Kinderwunsch

Progesteron: Das Gelbkörperhormon bereitet den Platz für den Embryo

Das Sexualhormon Progesteron bereitet den Körper auf die Schwangerschaft vor. Ein Mangel des sogenannten Gelbkörperhormons führt häufig zu unerfülltem Kinderwunsch.

Autor: Dr. Sandra Hermes

Was ist Progesteron?

Teaser Progesteron
Foto: © iStock, stsmhn

Progesteron ist ein weibliches Geschlechtshormon (Gestagen). Es bereitet die Gebärmutterschleimhaut auf die  Einnistung einer befruchteten Eizelle vor. Das geschieht in der zweiten Zyklushälfte (Gelbkörperphase).

Wo wird Progesteron gebildet?

Das Sexualhormon wird in erster Linie in den Eierstöcken vom sogenannten Gelbkörper (Corpus luteum) gebildet. Daher wird auch der Begriff Gelbkörperhormon oder Corpus-luteum-Hormon benutzt. Der Gelbkörper entsteht nach dem Eisprung aus den Resten der gesprungenen Eizelle. Während einer  Schwangerschaft übernimmt auch der Mutterkuchen (Plazenta) einen Teil der Hormonproduktion. In kleinen Mengen wird das Gelbkörperhormon außerdem von den Nebennieren zur Verfügung gestellt.

Übrigens bildet auch der männliche Körper in der Nebennierenrinde und den Hoden kleine Mengen Progesteron.
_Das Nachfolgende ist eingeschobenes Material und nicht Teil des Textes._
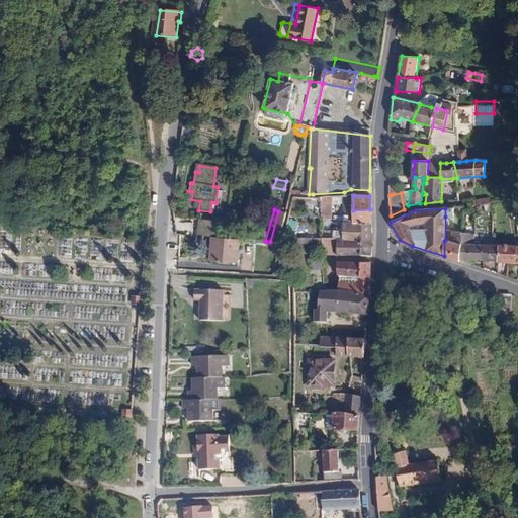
[(370,209),(353,210),(354,224),(371,224),(370,209)]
Beim Mann ist das Sexualhormon wichtig für die Beweglichkeit der Spermien und ihre Fähigkeit, in eine Eizelle einzudringen.

Aus Progesteron können auch Östrogen und Testosteron gebildet werden. Ein Mangel an Progesteron kann also auch zu einem Mangel anderer Geschlechtshormone führen.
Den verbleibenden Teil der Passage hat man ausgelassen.